Task statement:
Quote the items word for word, starting at the first line and ending at the line that contains "True or false: numero_facture", with both of those lines included.

Information provided:
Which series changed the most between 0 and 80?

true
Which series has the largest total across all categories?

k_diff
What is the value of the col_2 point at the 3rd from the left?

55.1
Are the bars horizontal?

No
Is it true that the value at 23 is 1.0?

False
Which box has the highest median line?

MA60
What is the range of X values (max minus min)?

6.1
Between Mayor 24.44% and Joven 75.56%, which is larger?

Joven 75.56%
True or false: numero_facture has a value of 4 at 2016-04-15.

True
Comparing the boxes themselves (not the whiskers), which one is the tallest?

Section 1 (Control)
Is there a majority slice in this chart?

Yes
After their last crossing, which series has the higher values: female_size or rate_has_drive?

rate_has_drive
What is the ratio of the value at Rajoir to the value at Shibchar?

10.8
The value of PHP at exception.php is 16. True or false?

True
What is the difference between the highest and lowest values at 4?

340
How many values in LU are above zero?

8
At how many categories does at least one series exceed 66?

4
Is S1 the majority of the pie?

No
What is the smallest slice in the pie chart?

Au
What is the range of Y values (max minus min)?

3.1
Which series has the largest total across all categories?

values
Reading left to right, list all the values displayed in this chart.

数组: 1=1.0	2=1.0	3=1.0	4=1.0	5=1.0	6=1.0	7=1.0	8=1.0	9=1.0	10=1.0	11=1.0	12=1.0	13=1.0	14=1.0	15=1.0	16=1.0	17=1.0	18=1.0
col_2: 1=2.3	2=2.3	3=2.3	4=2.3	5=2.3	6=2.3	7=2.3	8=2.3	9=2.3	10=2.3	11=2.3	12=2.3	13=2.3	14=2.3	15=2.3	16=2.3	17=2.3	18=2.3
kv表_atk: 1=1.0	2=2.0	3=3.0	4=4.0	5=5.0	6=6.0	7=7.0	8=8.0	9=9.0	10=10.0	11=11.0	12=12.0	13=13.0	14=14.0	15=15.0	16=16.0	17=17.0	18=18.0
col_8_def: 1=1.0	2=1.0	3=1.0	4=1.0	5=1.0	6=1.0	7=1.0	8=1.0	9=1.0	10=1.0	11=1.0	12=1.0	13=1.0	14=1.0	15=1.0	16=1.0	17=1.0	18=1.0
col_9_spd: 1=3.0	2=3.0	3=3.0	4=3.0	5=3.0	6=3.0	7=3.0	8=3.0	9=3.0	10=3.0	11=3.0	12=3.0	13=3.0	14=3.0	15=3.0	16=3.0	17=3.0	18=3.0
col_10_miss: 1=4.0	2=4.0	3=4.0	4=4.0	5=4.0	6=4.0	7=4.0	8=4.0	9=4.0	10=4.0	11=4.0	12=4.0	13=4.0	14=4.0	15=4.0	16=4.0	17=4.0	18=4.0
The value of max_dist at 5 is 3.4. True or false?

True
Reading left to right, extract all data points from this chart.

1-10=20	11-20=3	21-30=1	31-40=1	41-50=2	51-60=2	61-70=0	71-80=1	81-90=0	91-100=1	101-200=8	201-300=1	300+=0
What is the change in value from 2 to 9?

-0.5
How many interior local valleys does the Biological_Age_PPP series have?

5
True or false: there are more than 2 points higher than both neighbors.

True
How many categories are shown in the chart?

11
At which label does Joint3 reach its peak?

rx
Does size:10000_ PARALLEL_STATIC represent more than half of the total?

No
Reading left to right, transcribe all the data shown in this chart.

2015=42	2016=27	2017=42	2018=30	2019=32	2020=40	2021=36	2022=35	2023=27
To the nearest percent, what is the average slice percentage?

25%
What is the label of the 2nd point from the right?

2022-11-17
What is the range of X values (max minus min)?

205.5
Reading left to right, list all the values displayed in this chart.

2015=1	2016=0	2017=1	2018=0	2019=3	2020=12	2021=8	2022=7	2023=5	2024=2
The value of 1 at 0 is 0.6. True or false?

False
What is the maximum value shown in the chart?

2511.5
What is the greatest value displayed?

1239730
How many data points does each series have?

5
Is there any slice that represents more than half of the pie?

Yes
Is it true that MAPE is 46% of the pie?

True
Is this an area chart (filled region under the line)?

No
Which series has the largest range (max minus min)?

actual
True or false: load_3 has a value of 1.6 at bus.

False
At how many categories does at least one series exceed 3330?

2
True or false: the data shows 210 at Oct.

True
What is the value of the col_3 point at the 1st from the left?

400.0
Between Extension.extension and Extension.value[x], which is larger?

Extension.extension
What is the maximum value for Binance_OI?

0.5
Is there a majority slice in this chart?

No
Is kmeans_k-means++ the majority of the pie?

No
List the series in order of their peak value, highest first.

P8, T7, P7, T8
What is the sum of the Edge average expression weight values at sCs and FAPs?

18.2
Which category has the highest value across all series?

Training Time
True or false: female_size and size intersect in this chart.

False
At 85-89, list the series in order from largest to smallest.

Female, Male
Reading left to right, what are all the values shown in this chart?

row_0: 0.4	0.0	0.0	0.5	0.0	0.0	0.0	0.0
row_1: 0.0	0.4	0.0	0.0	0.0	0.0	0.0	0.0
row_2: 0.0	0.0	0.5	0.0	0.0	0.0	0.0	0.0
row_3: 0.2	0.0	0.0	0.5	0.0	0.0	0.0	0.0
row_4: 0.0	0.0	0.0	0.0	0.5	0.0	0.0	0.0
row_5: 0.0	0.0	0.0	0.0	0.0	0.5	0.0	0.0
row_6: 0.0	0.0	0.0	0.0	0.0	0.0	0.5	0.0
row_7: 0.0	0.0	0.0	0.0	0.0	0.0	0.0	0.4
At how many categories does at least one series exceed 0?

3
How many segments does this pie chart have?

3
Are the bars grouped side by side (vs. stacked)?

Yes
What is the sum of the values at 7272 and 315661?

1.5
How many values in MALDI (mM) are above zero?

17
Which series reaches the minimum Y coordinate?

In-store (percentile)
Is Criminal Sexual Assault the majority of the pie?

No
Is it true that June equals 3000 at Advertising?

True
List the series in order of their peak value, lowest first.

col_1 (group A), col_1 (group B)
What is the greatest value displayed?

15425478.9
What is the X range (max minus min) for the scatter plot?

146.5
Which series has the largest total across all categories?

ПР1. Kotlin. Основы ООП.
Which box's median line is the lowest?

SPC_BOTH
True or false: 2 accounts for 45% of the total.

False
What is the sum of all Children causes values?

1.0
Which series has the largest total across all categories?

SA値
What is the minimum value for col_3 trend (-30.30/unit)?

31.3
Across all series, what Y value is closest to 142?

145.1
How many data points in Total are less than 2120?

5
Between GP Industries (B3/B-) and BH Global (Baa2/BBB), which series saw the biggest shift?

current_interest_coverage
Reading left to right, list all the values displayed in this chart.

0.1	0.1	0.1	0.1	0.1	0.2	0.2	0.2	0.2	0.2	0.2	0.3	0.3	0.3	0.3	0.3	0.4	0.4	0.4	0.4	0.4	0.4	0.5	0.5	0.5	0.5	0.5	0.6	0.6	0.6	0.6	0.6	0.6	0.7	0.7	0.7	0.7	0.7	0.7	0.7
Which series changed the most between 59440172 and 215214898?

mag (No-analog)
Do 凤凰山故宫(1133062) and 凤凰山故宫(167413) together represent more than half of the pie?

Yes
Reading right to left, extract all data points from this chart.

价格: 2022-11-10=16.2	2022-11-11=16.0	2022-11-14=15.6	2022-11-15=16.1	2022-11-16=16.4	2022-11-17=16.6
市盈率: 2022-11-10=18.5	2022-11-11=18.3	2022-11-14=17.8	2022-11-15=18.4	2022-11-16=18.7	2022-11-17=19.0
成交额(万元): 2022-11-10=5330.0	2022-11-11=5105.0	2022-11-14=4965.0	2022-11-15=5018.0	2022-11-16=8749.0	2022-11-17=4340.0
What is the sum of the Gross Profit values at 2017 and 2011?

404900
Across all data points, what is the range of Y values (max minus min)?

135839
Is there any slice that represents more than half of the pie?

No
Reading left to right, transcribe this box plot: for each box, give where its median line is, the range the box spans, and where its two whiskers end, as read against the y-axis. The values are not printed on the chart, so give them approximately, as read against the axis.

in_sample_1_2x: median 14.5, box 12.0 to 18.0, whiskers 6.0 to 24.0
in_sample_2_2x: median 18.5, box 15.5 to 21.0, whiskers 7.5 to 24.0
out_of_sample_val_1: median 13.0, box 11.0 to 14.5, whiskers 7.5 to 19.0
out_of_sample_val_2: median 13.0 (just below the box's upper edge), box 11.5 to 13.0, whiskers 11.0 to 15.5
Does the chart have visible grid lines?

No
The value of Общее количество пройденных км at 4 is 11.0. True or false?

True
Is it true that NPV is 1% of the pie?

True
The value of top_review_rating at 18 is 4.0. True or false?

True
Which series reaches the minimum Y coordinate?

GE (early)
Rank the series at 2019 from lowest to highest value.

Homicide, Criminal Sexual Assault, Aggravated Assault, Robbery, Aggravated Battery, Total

Written solution:
Which series changed the most between 0 and 80?

true
Which series has the largest total across all categories?

k_diff
What is the value of the col_2 point at the 3rd from the left?

55.1
Are the bars horizontal?

No
Is it true that the value at 23 is 1.0?

False
Which box has the highest median line?

MA60
What is the range of X values (max minus min)?

6.1
Between Mayor 24.44% and Joven 75.56%, which is larger?

Joven 75.56%
True or false: numero_facture has a value of 4 at 2016-04-15.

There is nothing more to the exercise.